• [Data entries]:
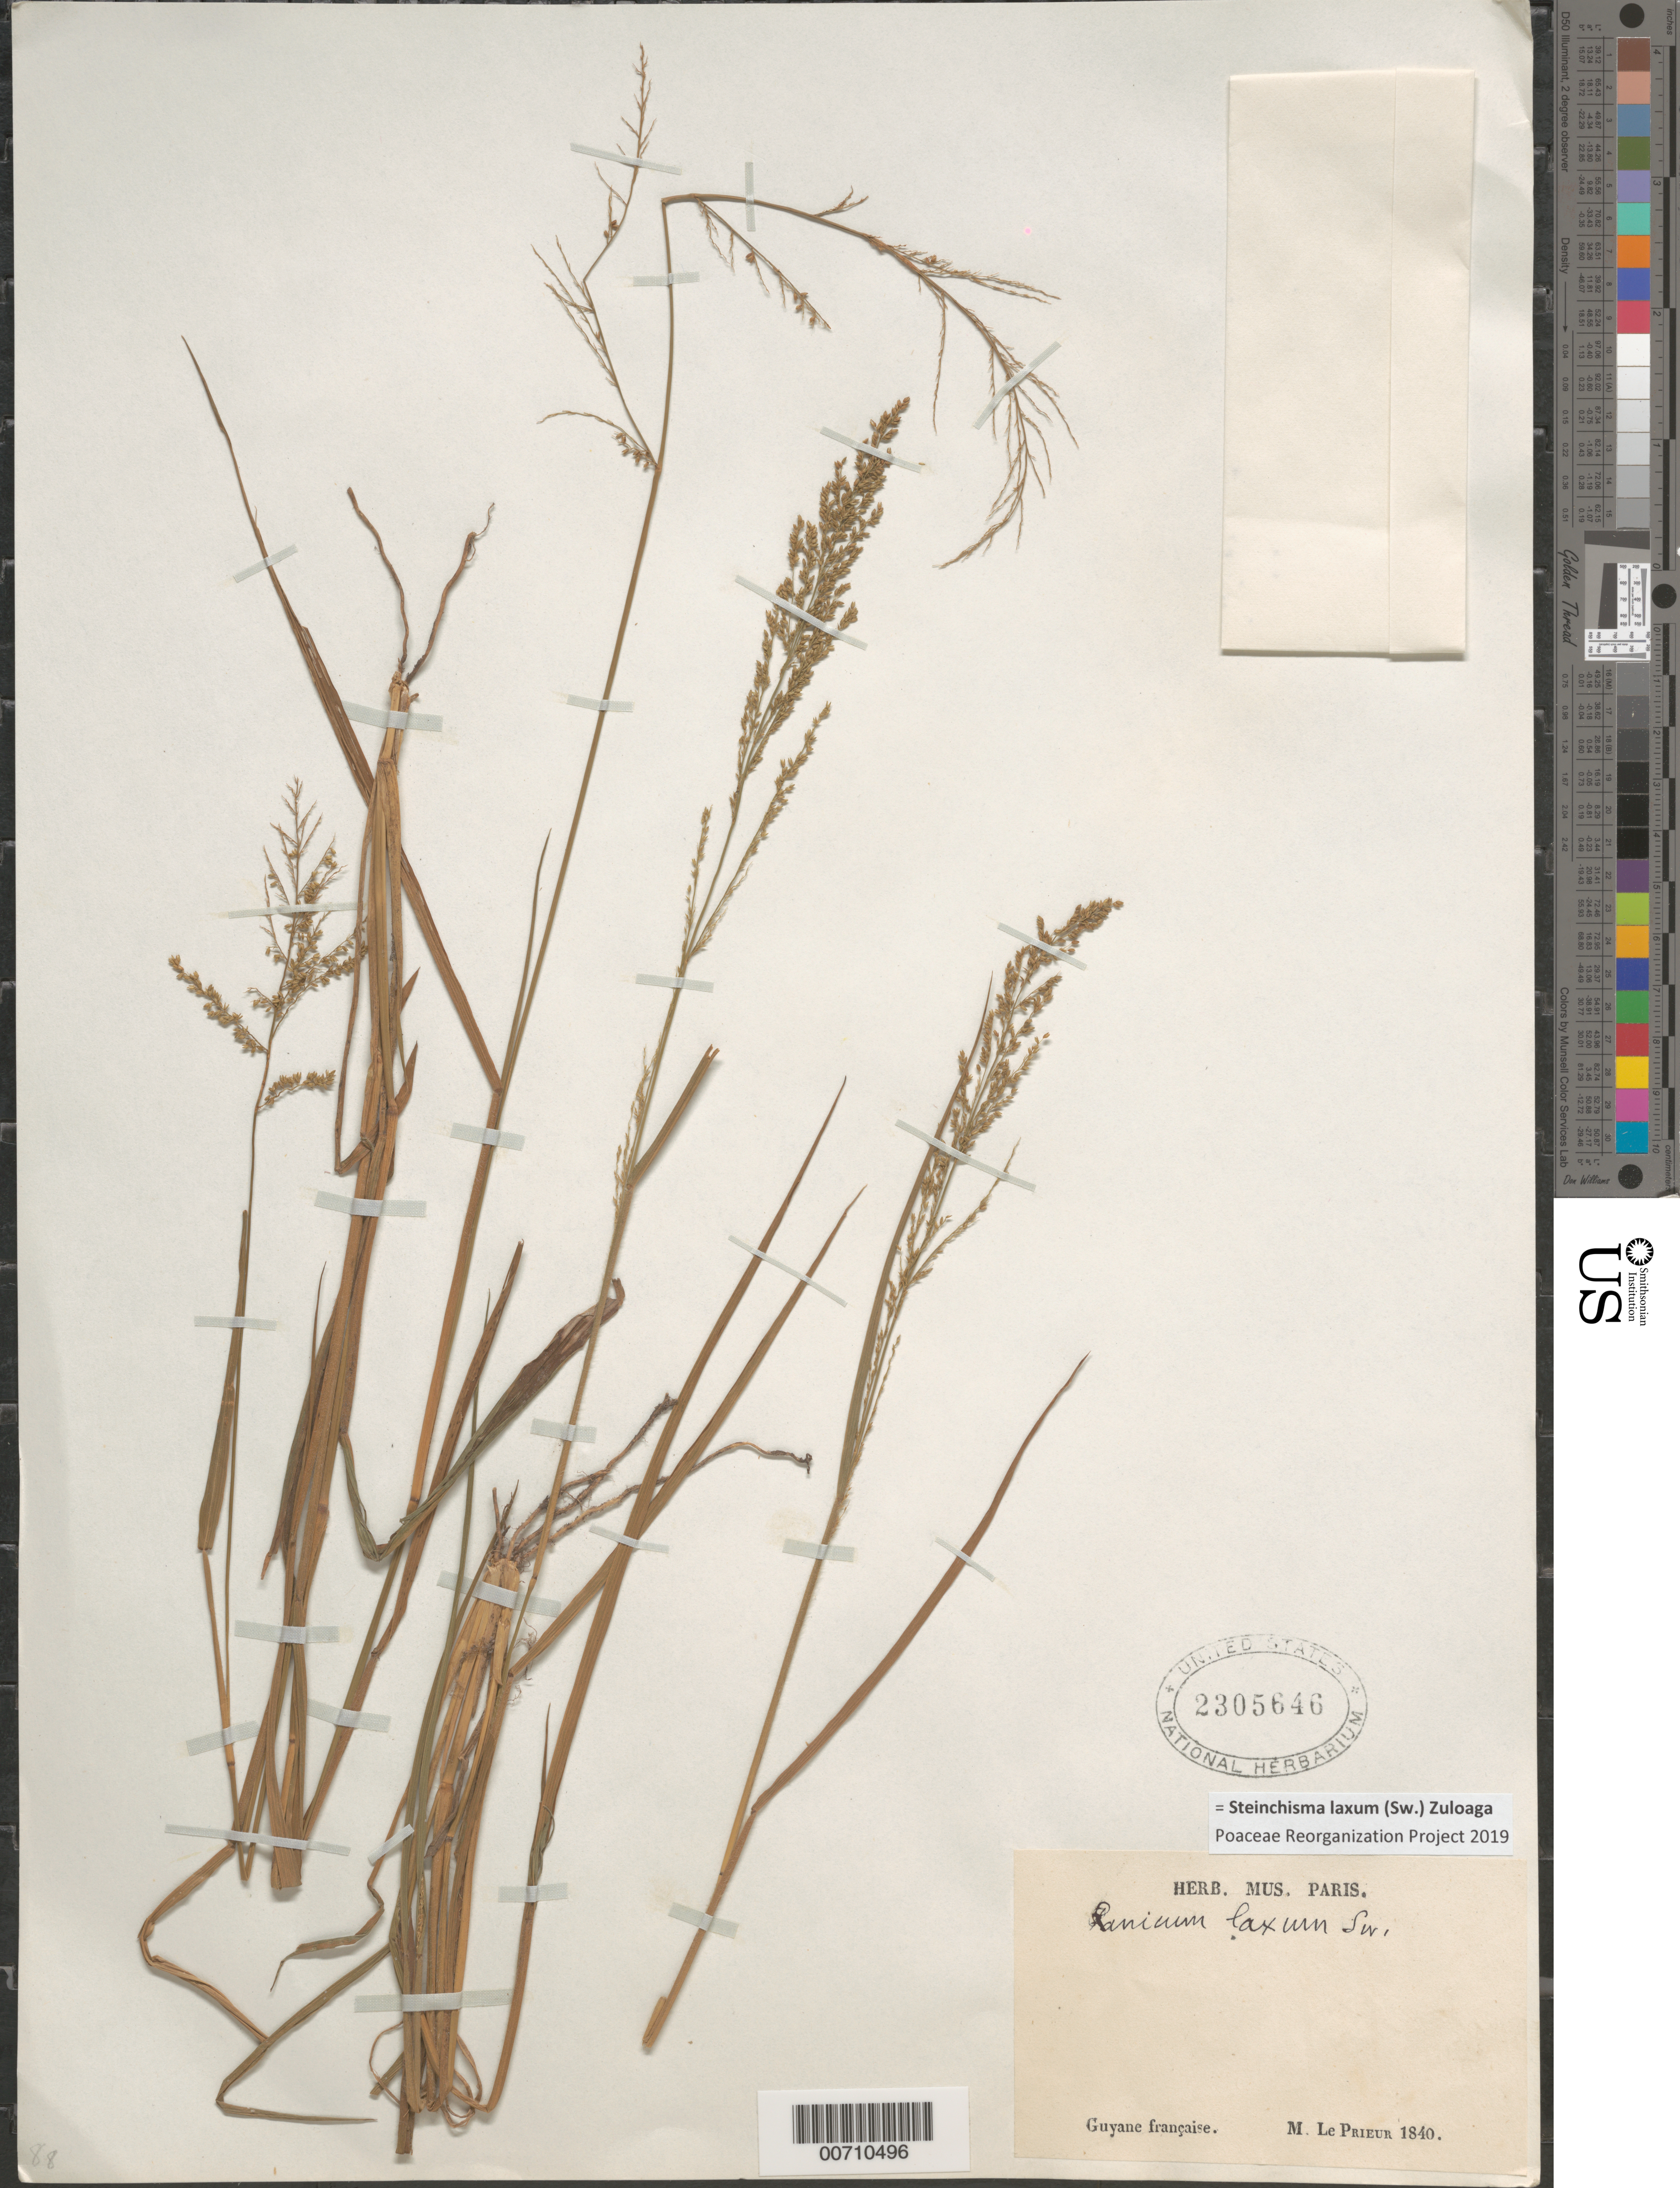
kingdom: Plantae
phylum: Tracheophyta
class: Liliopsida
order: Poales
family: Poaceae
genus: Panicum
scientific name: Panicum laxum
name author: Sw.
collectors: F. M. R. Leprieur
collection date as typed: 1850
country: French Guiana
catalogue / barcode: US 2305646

• [CHALLENGE]:
Rewrite the lines of the records above as a JSON list of strings, with one string per line and no blank lines. Cover every record, and leave the pictures out of the answer.

• [WRITTEN RESPONSE]:
[
  "kingdom: Plantae",
  "phylum: Tracheophyta",
  "class: Liliopsida",
  "order: Poales",
  "family: Poaceae",
  "genus: Panicum",
  "scientific name: Panicum laxum",
  "name author: Sw.",
  "collectors: F. M. R. Leprieur",
  "collection date as typed: 1850",
  "country: French Guiana",
  "catalogue / barcode: US 2305646"
]